# Setting Up MRV???



## asatyss (Nov 6, 2003)

I have 2 Zippered DTivos. 1 Hughes HDVR2 and one Phillips DSR708. After spending some time playing with TWP, I decided to play with MRV. I set the names of the Tivos in TWP. My problem is that I on't know where to go next.

From what I picked up, the Tivo Desktop software is how I proceed. I installed this software and did not add a Media Access Key in that setup.

When I try to pick recordings to transfer I get a message saying that there are no Tivo DVRs available on the network. When I look at the Tivo Server Properties -> Access Control tab, both tivos are listed.

What am I doing wrong? How can I make MRV work?

Thanks in advance.


----------



## JWThiers (Apr 13, 2005)

asatyss said:


> I have 2 Zippered DTivos. 1 Hughes HDVR2 and one Phillips DSR708. After spending some time playing with TWP, I decided to play with MRV. I set the names of the Tivos in TWP. My problem is that I on't know where to go next.
> 
> From what I picked up, the Tivo Desktop software is how I proceed. I installed this software and did not add a Media Access Key in that setup.
> 
> ...


MRV - Multi Room Viewing, Look at the bottom of your Now Playing List (NPL), you should see an entry for your other TIVO.

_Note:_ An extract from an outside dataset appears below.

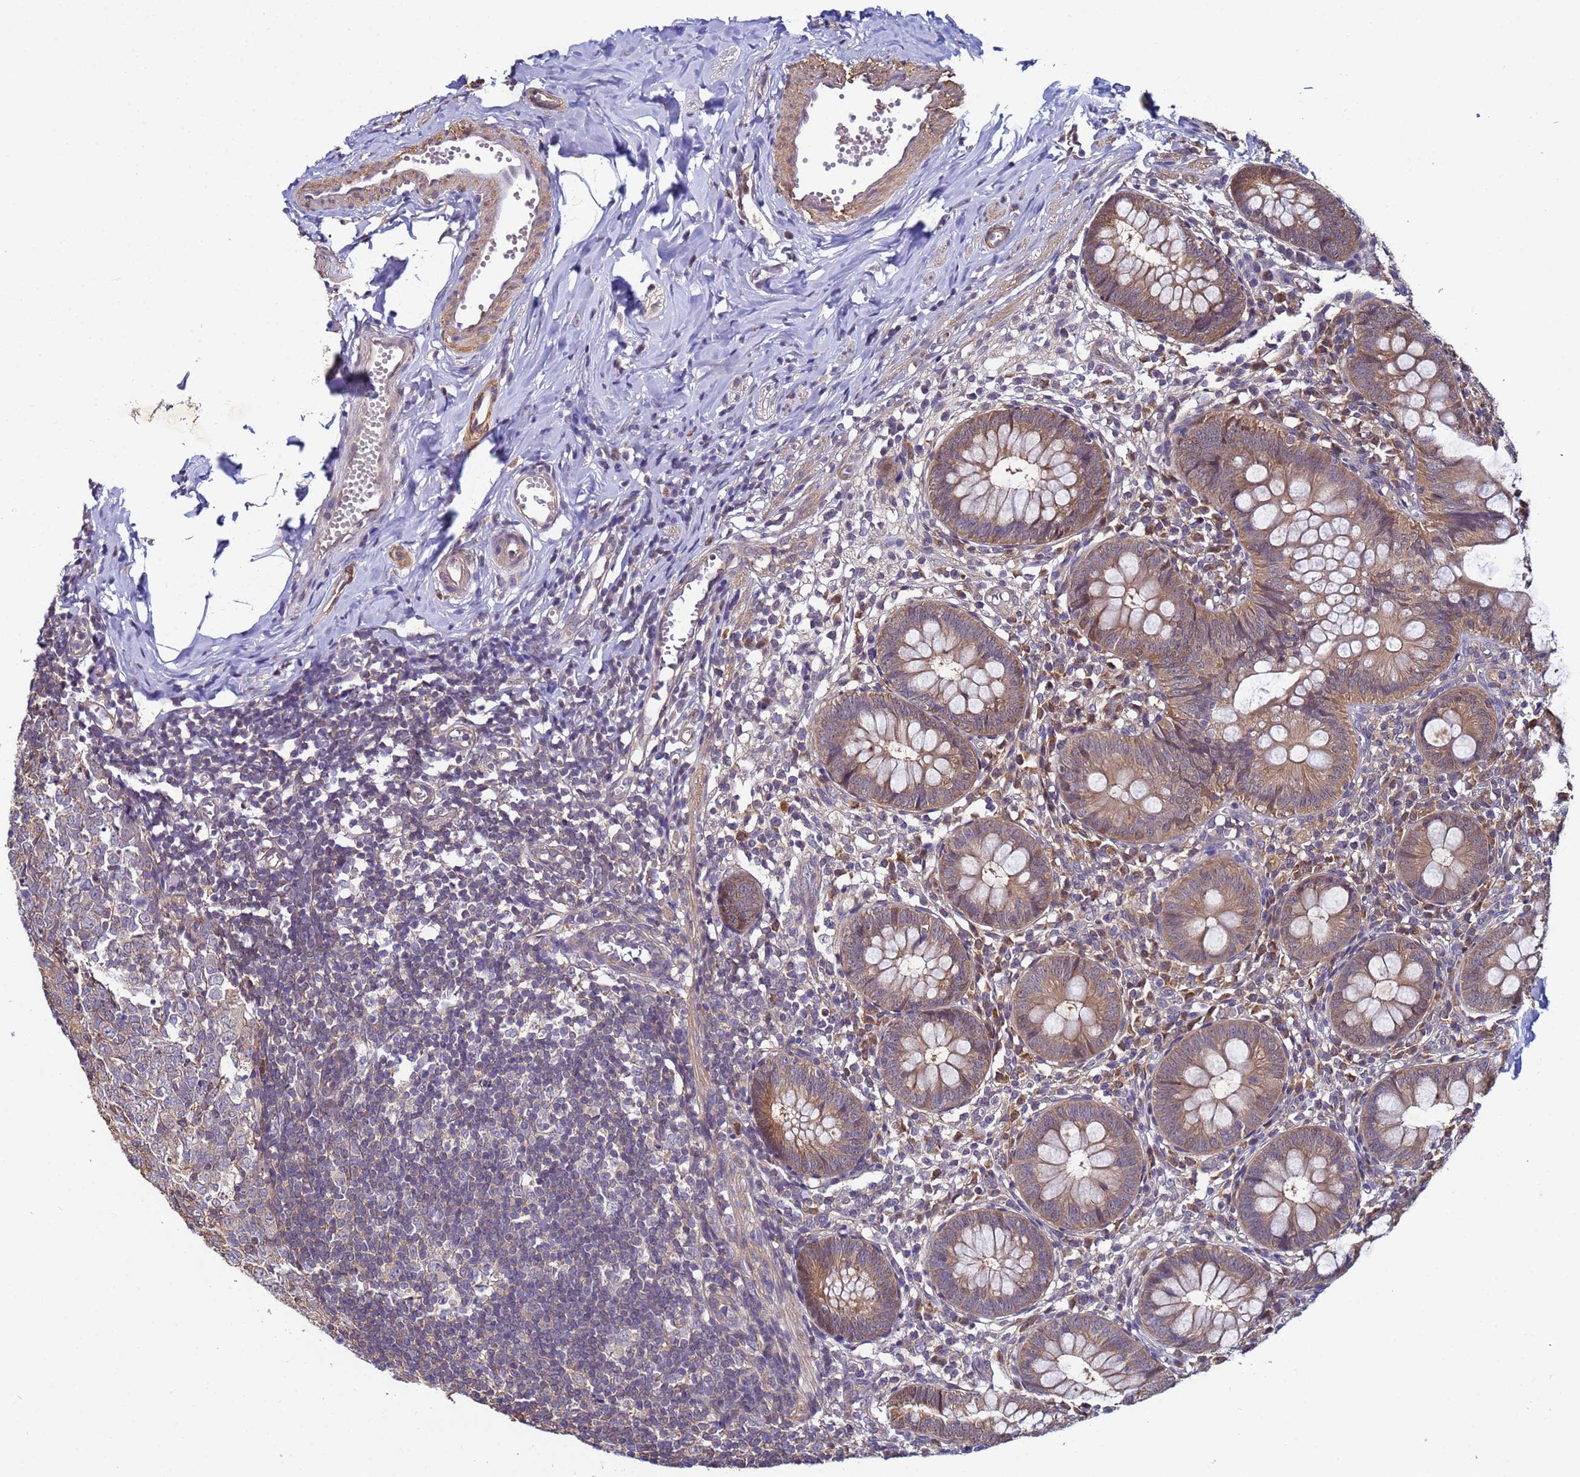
{"staining": {"intensity": "weak", "quantity": ">75%", "location": "cytoplasmic/membranous"}, "tissue": "appendix", "cell_type": "Glandular cells", "image_type": "normal", "snomed": [{"axis": "morphology", "description": "Normal tissue, NOS"}, {"axis": "topography", "description": "Appendix"}], "caption": "This photomicrograph reveals immunohistochemistry (IHC) staining of unremarkable appendix, with low weak cytoplasmic/membranous expression in about >75% of glandular cells.", "gene": "NAXE", "patient": {"sex": "male", "age": 14}}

Tivo Desktop is used to allow viewing of photos from a pc on your tivo and you don't need a Media Access Key (MAK) for that. The MAK is what you need for Tivo-To-Go (TTG) or getting your shows onto your computer so you can do other tings to them (like burning to DVD). Your DTivo does NOT have a MAK only Stand Alone (SA) Tivos have them. In other words, You cant use Tivo Desktop to transfer shows to your computer. It can be done using other methods and would be considered EXTRACTION and can't be discussed on this forum, try The other one.

Also I don't think the current version of Tivo Desktop works with DTivo. You would either need an older version or use GALLEON. I could be wrong I don't use either as I am not interested in those functions.


----------



## ttodd1 (Nov 6, 2003)

Galleon will not work with DTivos - requires 7.x software. Try JavaHMO instead.


----------



## asatyss (Nov 6, 2003)

Thanks for filling me in. I feel like such an idiot for not looking there. Now that I understand, it looks like I don't need Tivo Desktop for anything. 

Thanks for your help JWThiers!


----------